The historic settlement signed yesterday with Bank of America is welcome news for New York families still struggling to recover from the mortgage crisis. B of A, one of the nation's largest mortgage lenders, will pay a record $16.65 billion for its reckless misconduct -- and $800 million of that will go to assist New Yorkers at risk of losing their homes.
This is the largest settlement with a single institution in U.S. history -- surpassing the record $13 billion deal with JPMorgan Chase entered into last November. And it is another major victory in the fight to hold accountable the major banks that caused the mortgage crisis and nearly brought down the U.S. economy.
As the state's chief law enforcement officer -- and as co-chair of President Obama's Residential Mortgage-Backed Securities Working Group -- my guiding principle is equal justice under law. There must be one set of rules for everybody, and everybody must play by the same set of rules. What Bank of America did was bend the rules for its own financial gain. Millions of Americans paid the price for that greed.
As Bank of America acknowledged in its own statement of facts, the bank made serious misrepresentations to the public in the packaging, marketing, sale and issuance of residential mortgage-backed securities, both by B of A itself and by Countrywide Financial and Merrill Lynch, which Bank of America acquired in 2008.
B of A, Merrill and Countrywide securitized and sold residential mortgage-backed securities with underlying mortgage loans that they knew were defective, misrepresenting the quality of those loans to investors. That misconduct, and similar misconduct by other major banks, caused the financial crisis.
But when I took office in 2011, the federal government and other state attorneys general were about to sign an agreement releasing the banks -- including Bank of America -- from much of their liability. I refused to sign, and less than one year later, the President formed the working group and named me co-chair.
Since then, we have continued to investigate those banks and have negotiated deals totaling about $37 billion -- roughly $2 billion of which has gone to help struggling New York families. If you include the 2012 National Mortgage Settlement, the total is more than $60 billion -- and New York has gotten more than $4 billion.
The $16.65 billion Bank of America deal will funnel $800 million to New York -- $300 million in cash and at least $500 million in creditable consumer relief.
That includes, for the first time, principal reductions on mortgages insured by the Federal Housing Administration. About 23 percent of all the distressed home loans in the state are FHA-insured, and these represent the largest portion of Bank of America's remaining distressed loan portfolio in New York.

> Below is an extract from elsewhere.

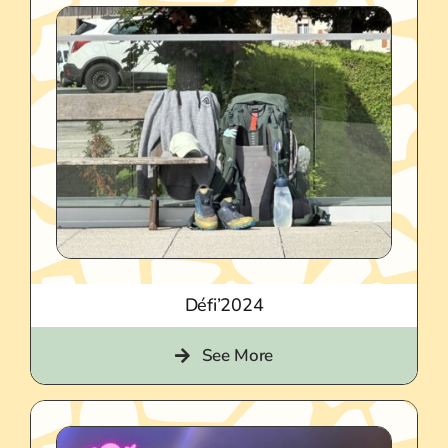
Défi’2024
See More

Previous settlements excluded families with these types of loans from getting this badly needed relief, which is why I made it a priority to help this neglected segment of New York homeowners. B of A will provide at least $60 million in first lien principal reductions, including for FHA-insured loans.
The bank will also transfer $20 million worth of distressed mortgages and abandoned properties to nonprofits and land banks, which help communities buy derelict homes, rehab them and put them back in the housing market. This includes $20,000 per property to assist with revitalization costs.
And, Bank of America will provide at least $17 million to land banks, housing counseling agencies and legal service providers, so these front-line agencies can expand their vital services.
This settlement sends a strong message that banks that prey on customers and investors will be held accountable. I will continue to investigate financial institutions that bend the rules for their own benefit, and pursue equal justice for all New York families.